TASK STATEMENT: Show each line below that contains the string "levels". Match capitalization when checking for it.

LISTED RECORDS:
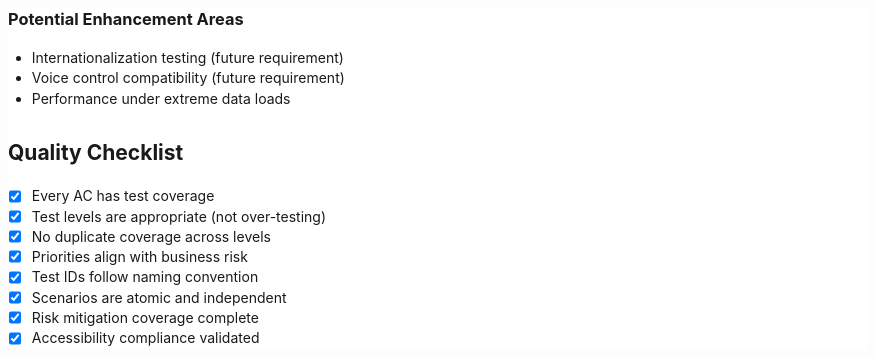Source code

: ### Potential Enhancement Areas

- Internationalization testing (future requirement)
- Voice control compatibility (future requirement)
- Performance under extreme data loads

## Quality Checklist

- [x] Every AC has test coverage
- [x] Test levels are appropriate (not over-testing)
- [x] No duplicate coverage across levels
- [x] Priorities align with business risk
- [x] Test IDs follow naming convention
- [x] Scenarios are atomic and independent
- [x] Risk mitigation coverage complete
- [x] Accessibility compliance validated
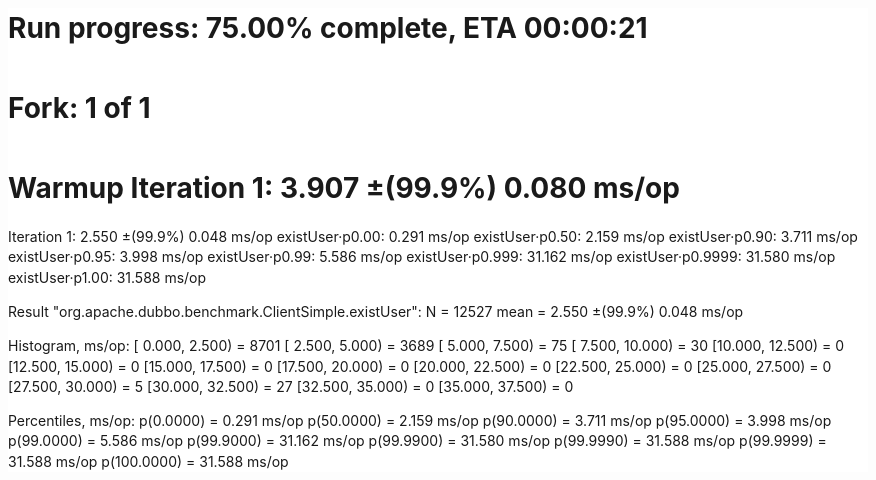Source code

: # Run progress: 75.00% complete, ETA 00:00:21
# Fork: 1 of 1
# Warmup Iteration   1: 3.907 ±(99.9%) 0.080 ms/op
Iteration   1: 2.550 ±(99.9%) 0.048 ms/op
                 existUser·p0.00:   0.291 ms/op
                 existUser·p0.50:   2.159 ms/op
                 existUser·p0.90:   3.711 ms/op
                 existUser·p0.95:   3.998 ms/op
                 existUser·p0.99:   5.586 ms/op
                 existUser·p0.999:  31.162 ms/op
                 existUser·p0.9999: 31.580 ms/op
                 existUser·p1.00:   31.588 ms/op



Result "org.apache.dubbo.benchmark.ClientSimple.existUser":
  N = 12527
  mean =      2.550 ±(99.9%) 0.048 ms/op

  Histogram, ms/op:
    [ 0.000,  2.500) = 8701 
    [ 2.500,  5.000) = 3689 
    [ 5.000,  7.500) = 75 
    [ 7.500, 10.000) = 30 
    [10.000, 12.500) = 0 
    [12.500, 15.000) = 0 
    [15.000, 17.500) = 0 
    [17.500, 20.000) = 0 
    [20.000, 22.500) = 0 
    [22.500, 25.000) = 0 
    [25.000, 27.500) = 0 
    [27.500, 30.000) = 5 
    [30.000, 32.500) = 27 
    [32.500, 35.000) = 0 
    [35.000, 37.500) = 0 

  Percentiles, ms/op:
      p(0.0000) =      0.291 ms/op
     p(50.0000) =      2.159 ms/op
     p(90.0000) =      3.711 ms/op
     p(95.0000) =      3.998 ms/op
     p(99.0000) =      5.586 ms/op
     p(99.9000) =     31.162 ms/op
     p(99.9900) =     31.580 ms/op
     p(99.9990) =     31.588 ms/op
     p(99.9999) =     31.588 ms/op
    p(100.0000) =     31.588 ms/op

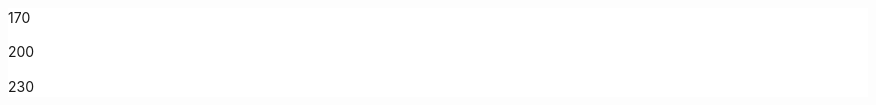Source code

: </div>

<div class="big-cat">

170

</div>

<div class="big-cat">

200

</div>

<div class="big-cat">

230

</div>

</div>

<div id="bandwith-bottom">

<div class="big-cat">

<div class="small-cat">

</div>

<div class="small-cat">

</div>

</div>

<div class="big-cat">

<div class="small-cat">

</div>

<div class="small-cat">

</div>

<div class="small-cat">

</div>

<div class="small-cat">

</div>

<div class="small-cat">

</div>

<div class="small-cat">

</div>

</div>

<div class="big-cat">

ANSWER AREA:
- [x] Test levels are appropriate (not over-testing)
- [x] No duplicate coverage across levels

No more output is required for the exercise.